### What this task involves
Copy out the data below line for line without changing anything, and leave out the pictures.

### Material to process
BEGIN

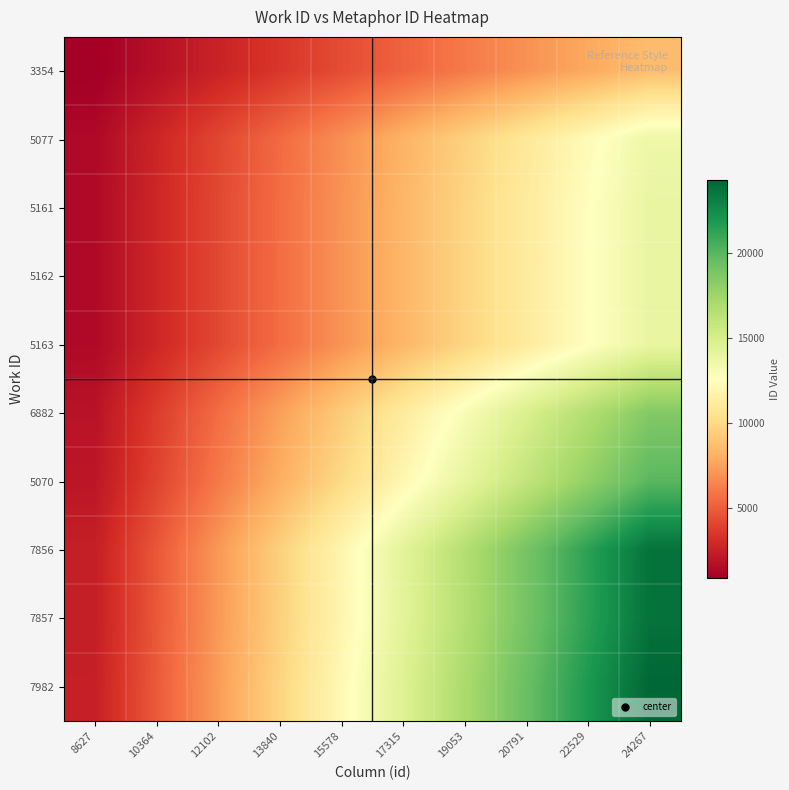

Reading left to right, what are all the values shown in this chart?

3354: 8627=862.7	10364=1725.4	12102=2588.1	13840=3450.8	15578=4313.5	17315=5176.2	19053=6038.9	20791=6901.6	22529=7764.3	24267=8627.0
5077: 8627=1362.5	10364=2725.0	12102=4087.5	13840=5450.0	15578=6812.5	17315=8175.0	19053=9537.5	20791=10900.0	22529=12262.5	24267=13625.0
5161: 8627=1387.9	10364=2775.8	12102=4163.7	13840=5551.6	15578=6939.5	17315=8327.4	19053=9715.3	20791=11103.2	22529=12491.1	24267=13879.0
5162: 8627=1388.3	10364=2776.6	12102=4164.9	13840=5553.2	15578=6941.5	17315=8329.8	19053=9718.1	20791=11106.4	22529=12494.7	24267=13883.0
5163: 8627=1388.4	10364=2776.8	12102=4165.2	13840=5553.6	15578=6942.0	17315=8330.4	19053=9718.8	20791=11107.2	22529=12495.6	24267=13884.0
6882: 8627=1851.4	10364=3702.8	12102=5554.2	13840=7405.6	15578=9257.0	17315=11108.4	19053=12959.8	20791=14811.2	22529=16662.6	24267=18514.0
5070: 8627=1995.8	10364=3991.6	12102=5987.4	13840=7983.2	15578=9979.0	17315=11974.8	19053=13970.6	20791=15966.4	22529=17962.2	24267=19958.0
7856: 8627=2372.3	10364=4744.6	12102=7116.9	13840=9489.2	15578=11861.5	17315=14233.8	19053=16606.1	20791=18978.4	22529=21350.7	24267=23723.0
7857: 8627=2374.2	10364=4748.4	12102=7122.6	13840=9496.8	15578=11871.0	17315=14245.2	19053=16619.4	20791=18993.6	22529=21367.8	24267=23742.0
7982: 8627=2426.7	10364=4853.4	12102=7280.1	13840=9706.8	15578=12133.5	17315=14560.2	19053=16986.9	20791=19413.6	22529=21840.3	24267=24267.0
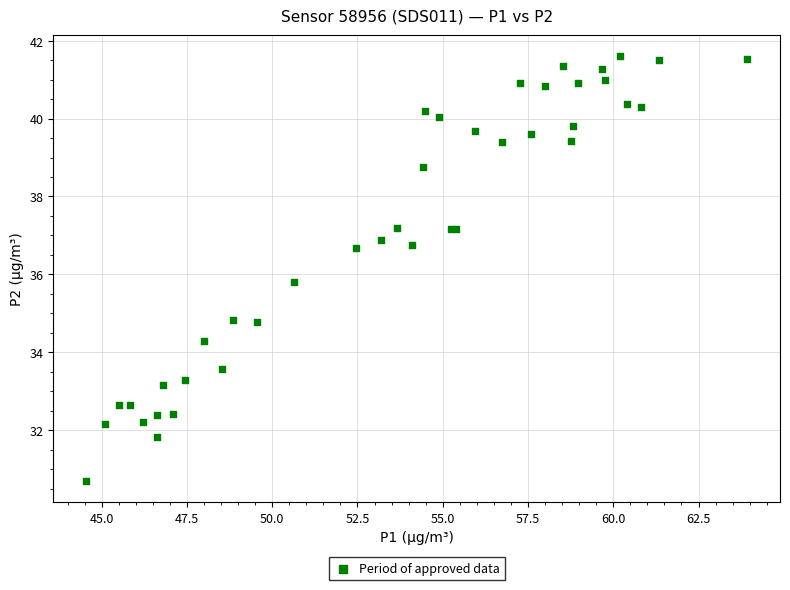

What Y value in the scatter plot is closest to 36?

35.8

END

### Answer to this exercise
Reading left to right, what are all the values shown in this chart?

3354: 8627=862.7	10364=1725.4	12102=2588.1	13840=3450.8	15578=4313.5	17315=5176.2	19053=6038.9	20791=6901.6	22529=7764.3	24267=8627.0
5077: 8627=1362.5	10364=2725.0	12102=4087.5	13840=5450.0	15578=6812.5	17315=8175.0	19053=9537.5	20791=10900.0	22529=12262.5	24267=13625.0
5161: 8627=1387.9	10364=2775.8	12102=4163.7	13840=5551.6	15578=6939.5	17315=8327.4	19053=9715.3	20791=11103.2	22529=12491.1	24267=13879.0
5162: 8627=1388.3	10364=2776.6	12102=4164.9	13840=5553.2	15578=6941.5	17315=8329.8	19053=9718.1	20791=11106.4	22529=12494.7	24267=13883.0
5163: 8627=1388.4	10364=2776.8	12102=4165.2	13840=5553.6	15578=6942.0	17315=8330.4	19053=9718.8	20791=11107.2	22529=12495.6	24267=13884.0
6882: 8627=1851.4	10364=3702.8	12102=5554.2	13840=7405.6	15578=9257.0	17315=11108.4	19053=12959.8	20791=14811.2	22529=16662.6	24267=18514.0
5070: 8627=1995.8	10364=3991.6	12102=5987.4	13840=7983.2	15578=9979.0	17315=11974.8	19053=13970.6	20791=15966.4	22529=17962.2	24267=19958.0
7856: 8627=2372.3	10364=4744.6	12102=7116.9	13840=9489.2	15578=11861.5	17315=14233.8	19053=16606.1	20791=18978.4	22529=21350.7	24267=23723.0
7857: 8627=2374.2	10364=4748.4	12102=7122.6	13840=9496.8	15578=11871.0	17315=14245.2	19053=16619.4	20791=18993.6	22529=21367.8	24267=23742.0
7982: 8627=2426.7	10364=4853.4	12102=7280.1	13840=9706.8	15578=12133.5	17315=14560.2	19053=16986.9	20791=19413.6	22529=21840.3	24267=24267.0

What Y value in the scatter plot is closest to 36?

35.8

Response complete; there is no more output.